On April 19, 2006, Governor George Pataki appointed Jacobs New York secretary of state.
In 2011, Jacobs was elected Erie County clerk. He was reelected to the post in 2014.
In February 2006, Jacobs was the Republican nominee in a special election for a State Senate seat representing Buffalo and Niagara Falls. He lost to Democratic nominee Marc Coppola.
On November 8, 2016, Jacobs defeated Democratic nominee Amber Small for the 60th district seat. The district was formerly represented by Democrat Marc Panepinto.
Jacobs was reelected in 2018. He resigned on July 20, 2020, after being elected to Congress.

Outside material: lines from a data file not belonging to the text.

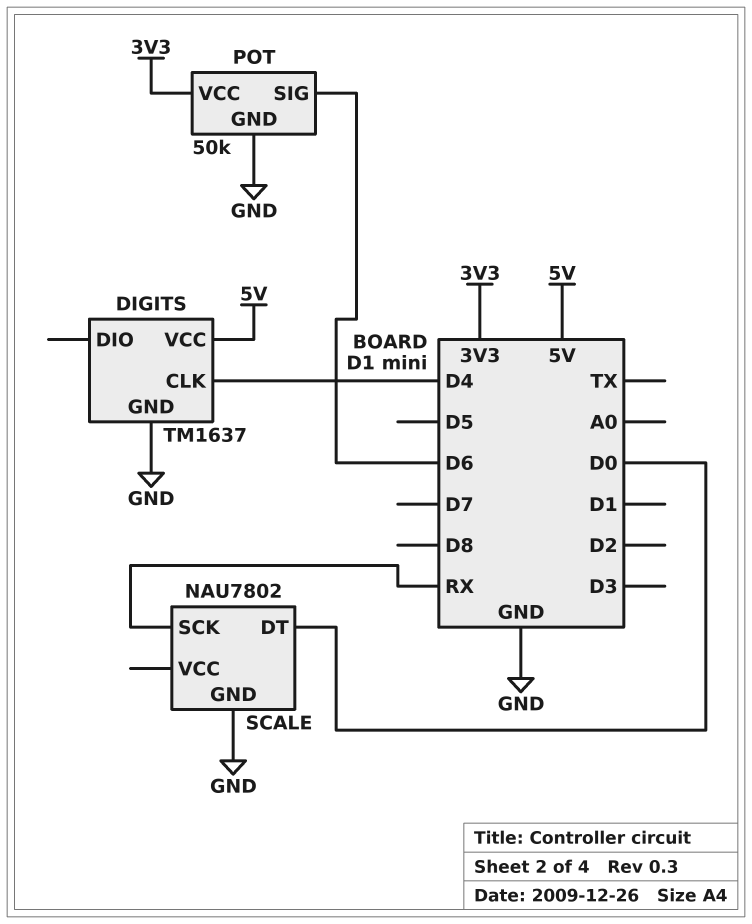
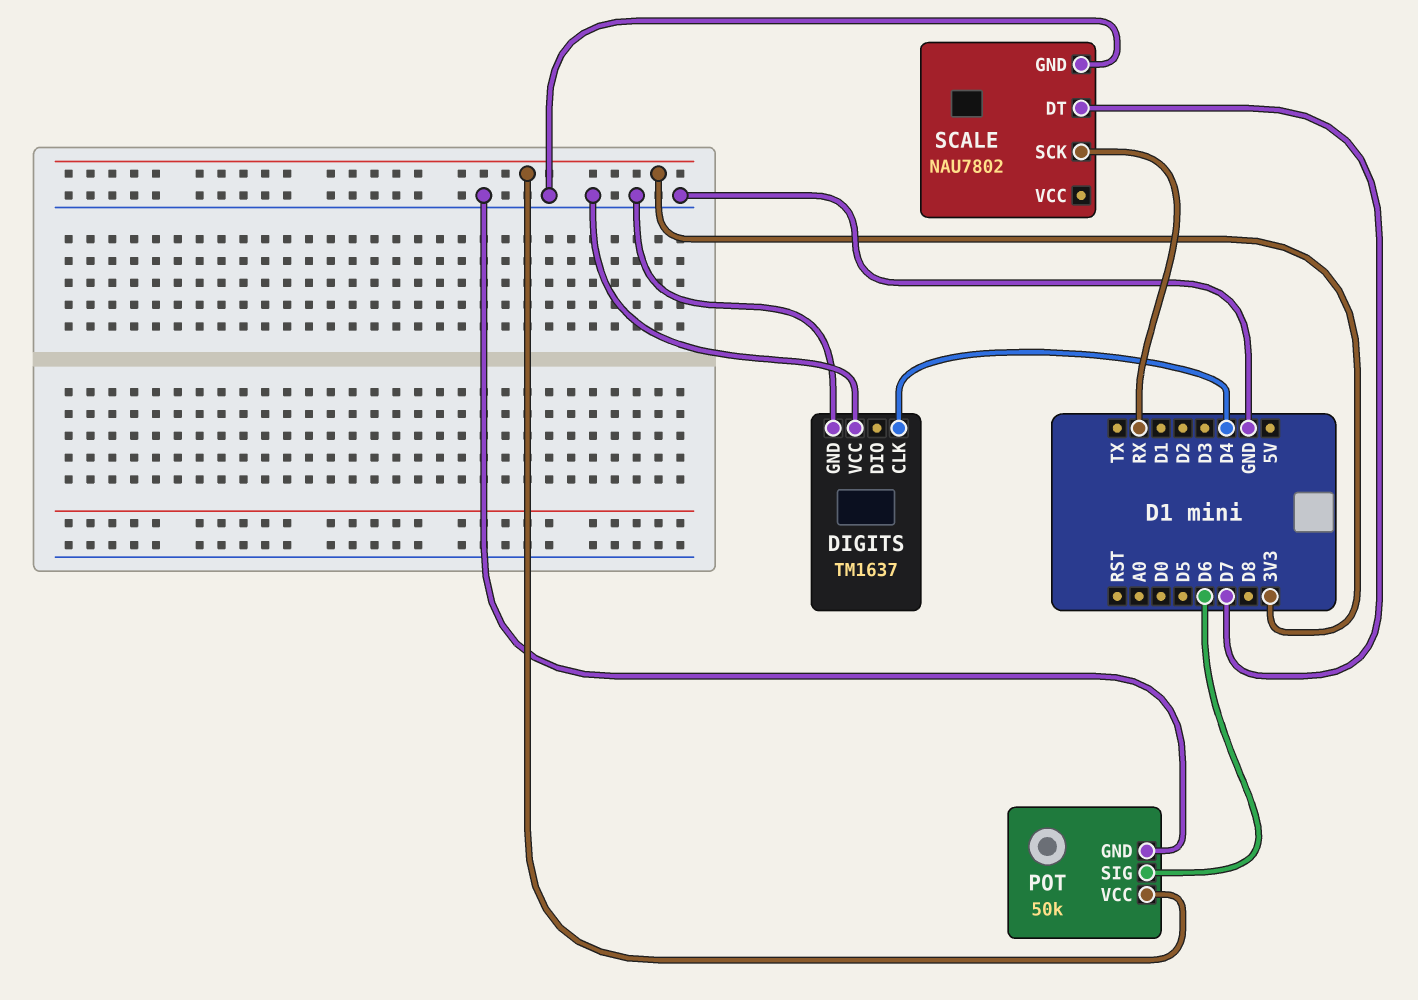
DIGITS pin VCC: 5V -> GND
SCALE pin DT: D0 -> D7

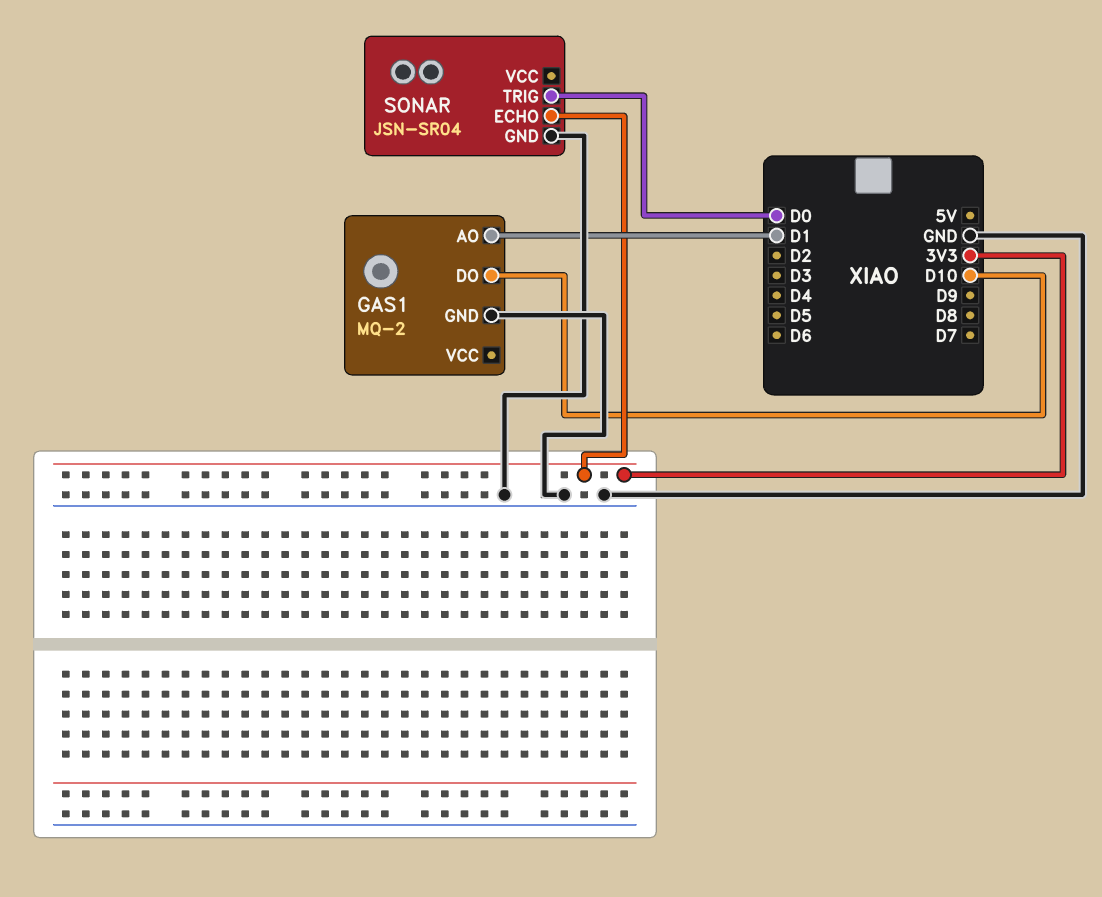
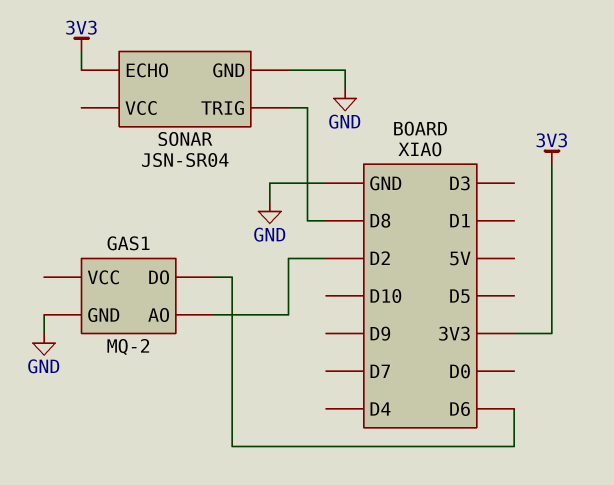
GAS1 pin AO: D1 -> D2
GAS1 pin DO: D10 -> D6
SONAR pin TRIG: D0 -> D8

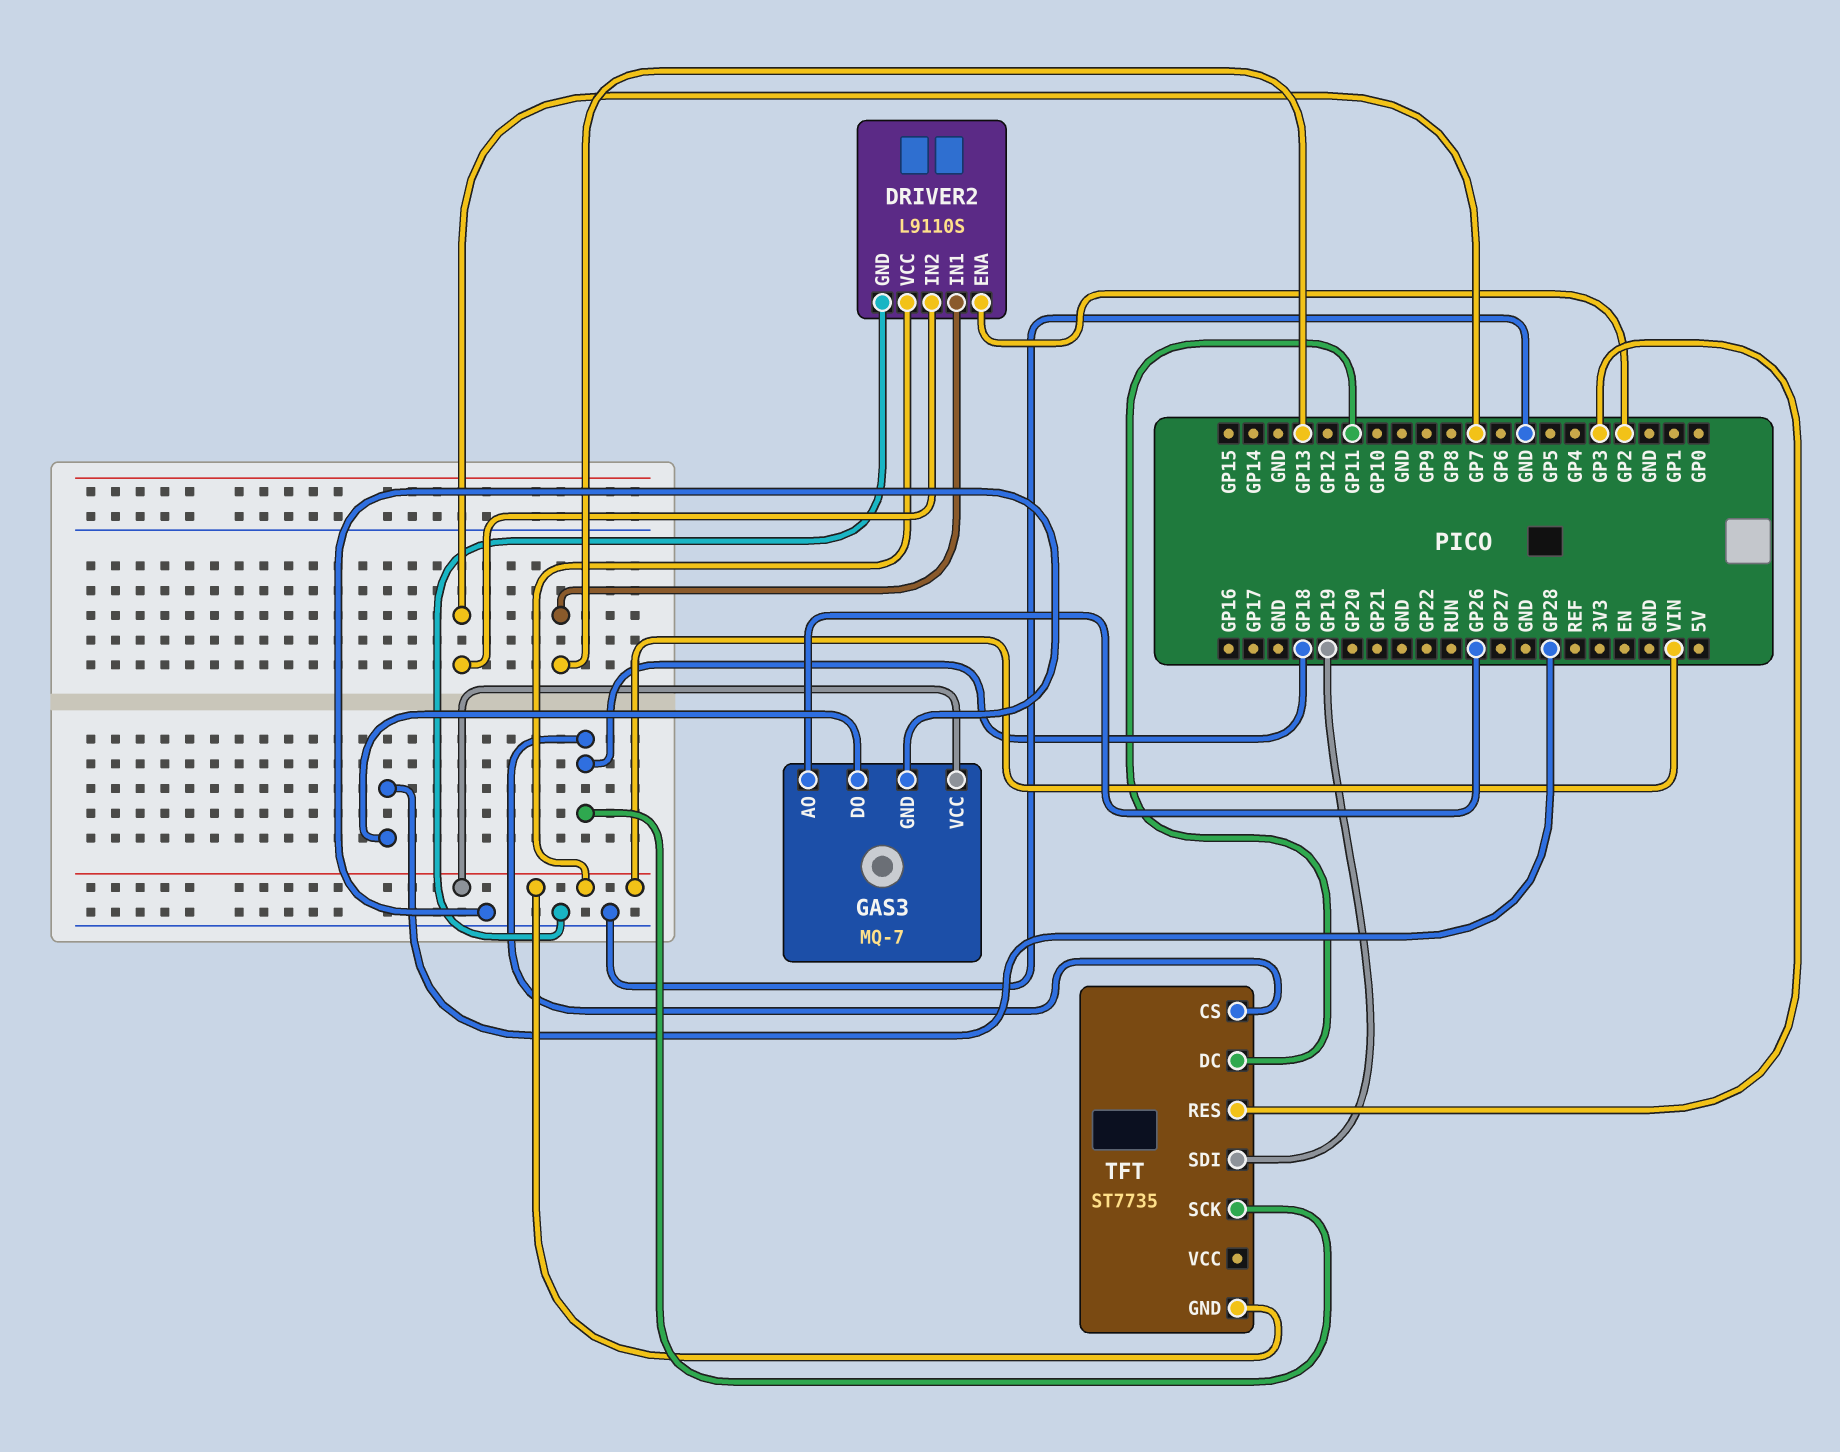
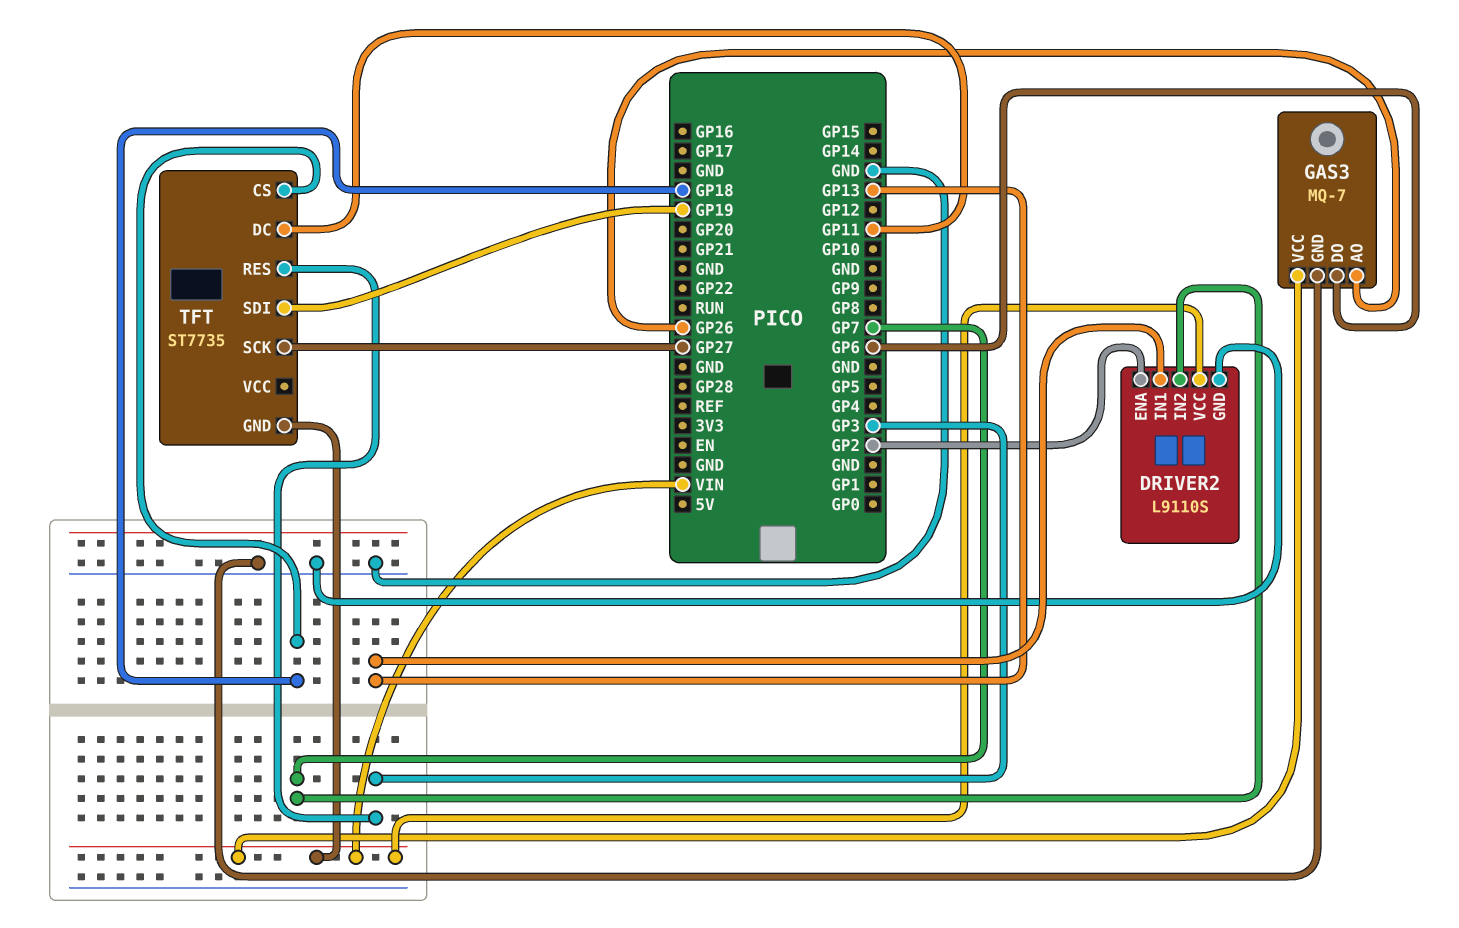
GAS3 pin DO: GP28 -> GP6
TFT pin SCK: GP18 -> GP27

Democrat Sean Ryan was later elected to succeed him.
In May 2019, Jacobs announced that he would run for New York's 27th congressional district in the 2020 elections. He initially planned to challenge incumbent Chris Collins in the Republican primary, but Collins resigned in October 2019 and pleaded guilty to insider trading charges.
Jacobs defeated Nate McMurray, 50.7%-45.6%, in a special election on June 23, 2020 for the balance of Collins's term and was sworn in as a member of Congress on July 21, 2020.
On the day of the special election, he also won a three-way Republican primary for the general election on November 3, in which he went on to win a full term by defeating McMurray a second time.
In January 2021, Jacobs objected to the certification of the 2020 U.S. presidential election results in Congress, basing his decision on what The New York Times called "spurious allegations of widespread voter fraud". Jacobs's vote came shortly after the 2021 storming of the United States Capitol. On January 10, seven members of the New York State legislature signed an open letter calling on Jacobs to resign.
On January 13, Jacobs voted against both articles of impeachment in the second impeachment of President Donald Trump. On February 4, he joined 10 other Republican House members voting with all voting Democrats to strip Representative Marjorie Taylor Greene of her House Education and Labor Committee, and House Budget Committee assignments in response to controversial political statements she had made.
On May 19, 2021, Jacobs was one of 35 Republicans who joined all Democrats in voting to approve legislation to establish the January 6 commission meant to investigate the storming of the U.S. Capitol.